子どもが複数集まれば、必ず起こるトラブル。遊びに夢中になるとつい「いれて」「いいよ」が言えなくなったり、どっちが勝った負けたとぶつかり合ったり、怒ったり知らんぷりをしたり……。もめごとがなく、最後まで楽しく遊ぶのは想像以上に難しく、保育士のみなさんも手を焼いていることでしょう。
しかし柴田先生は、「けんかをする子はいけない子ではない。けんかをしながら、心は十分育っている」といいます。日々トラブルを繰り返しながら、子どもたちの間では暗黙のルールが生まれることもあります。遊ぶ楽しさを知っているからこそ、子どもは自分で解決方法を見つけ出すのです。
そして成長した後、この幼児期の本気のぶつかり合いが経験として活きるのです。柴田先生は、大学生へと成長した卒園生から「思いっきりけんかをさせてくれたことを、いま、感謝しています。勝つとか負けるとかじゃなくて思いっきりやることの大事さを学んだ気がするんです」と聞かされて驚いたそうです。そして次のような答えを導き出しました。

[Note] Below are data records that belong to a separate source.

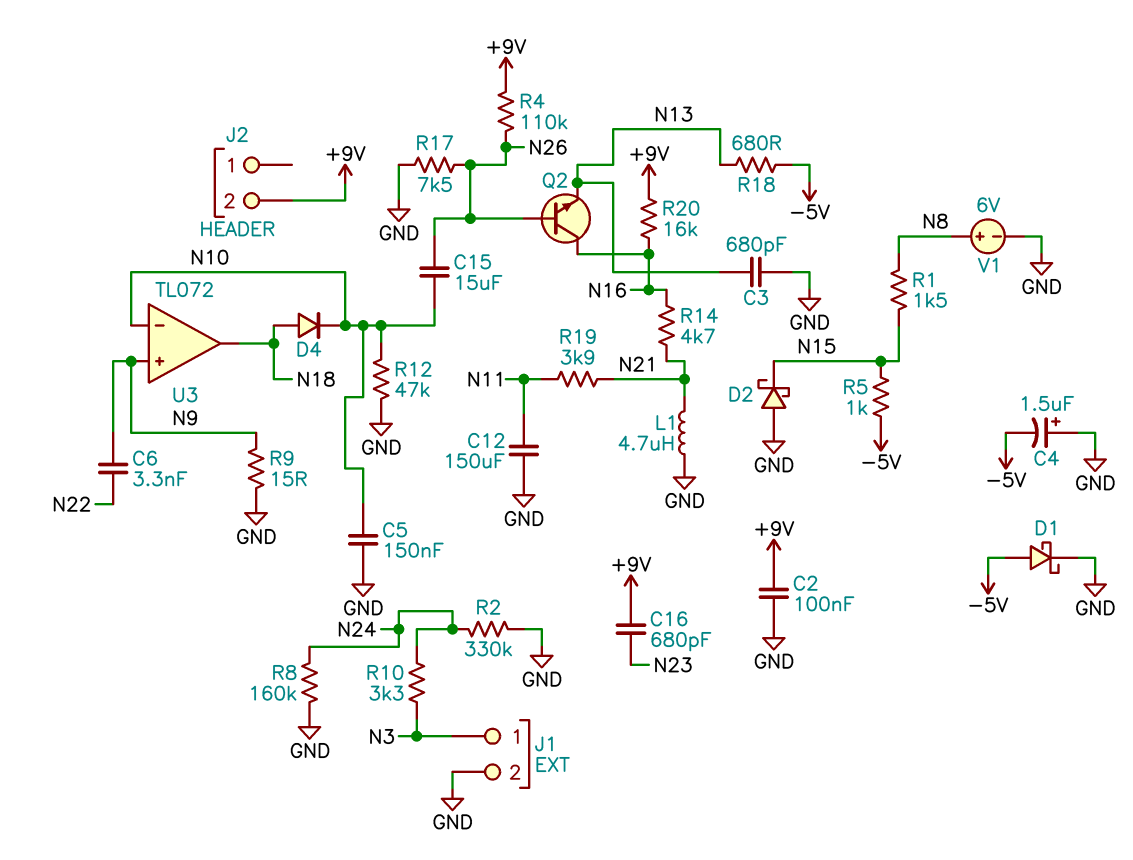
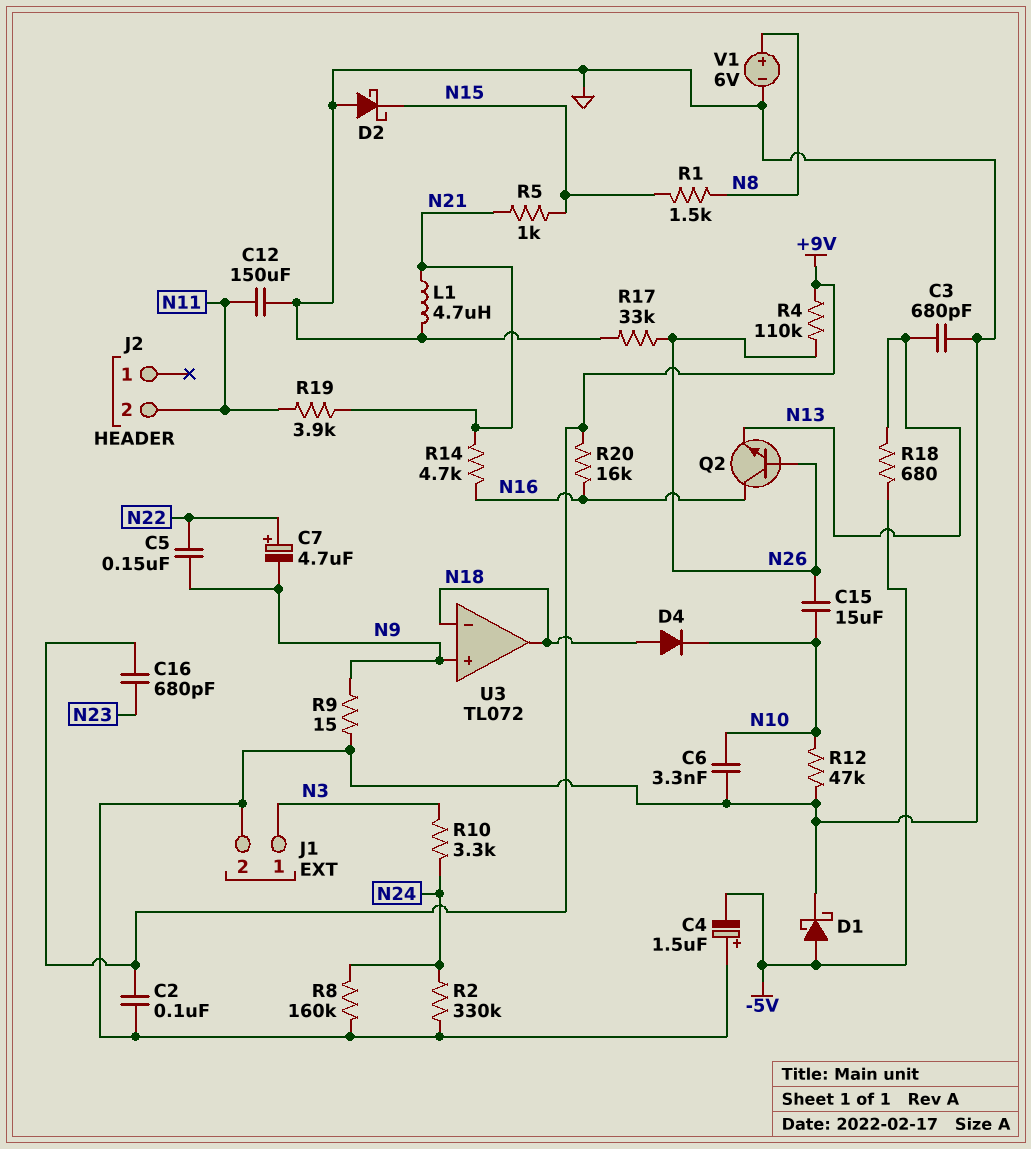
C5: 150nF (GND, N10) -> 150nF (N9, N22)
C6: 3.3nF (N9, N22) -> 3.3nF (GND, N10)
C7: none -> 4.7uF (plus N22, minus N9)
J2 pin 2: +9V -> N11
R5: 1k (-5V, N15) -> 1k (N15, N21)
R17: 7.5k (GND, N26) -> 33k (GND, N26)
U3 pin in-: N10 -> N18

子どもは何を糧に育っていくのか予想がつきません。大きくなって明かされることは、ほとんど私が思ってもみないことが多いのです。覚えているできごとも私と子どもたちとでは随分違います。
引用:『こどものみかた 春夏秋冬』(柴田愛子 著/福音館書店)
子どもは自らの感性と体験を通して、子ども自身で育っていくということでしょう。子どものためにと考えすぎるより、私は私らしく、子どもとちゃんとつき合っていくしかないのかもしれません。
保育の仕事は大変なことも多く、目まぐるしく過ぎていく日々のなか、ひとつひとつの出来事をじっくりと振り返ることは難しいでしょう。しかし、子どもがぐんと成長するこの時期に、大切な存在として関わっていけることはこの上ない幸せです。柴田先生の子どもに対する好奇心や、子どもの気持ちに寄り添い続ける姿を通して、保育士として大事なことに気づくことができる本書『こどものみかた』。保育に携わるすべての人におすすめします。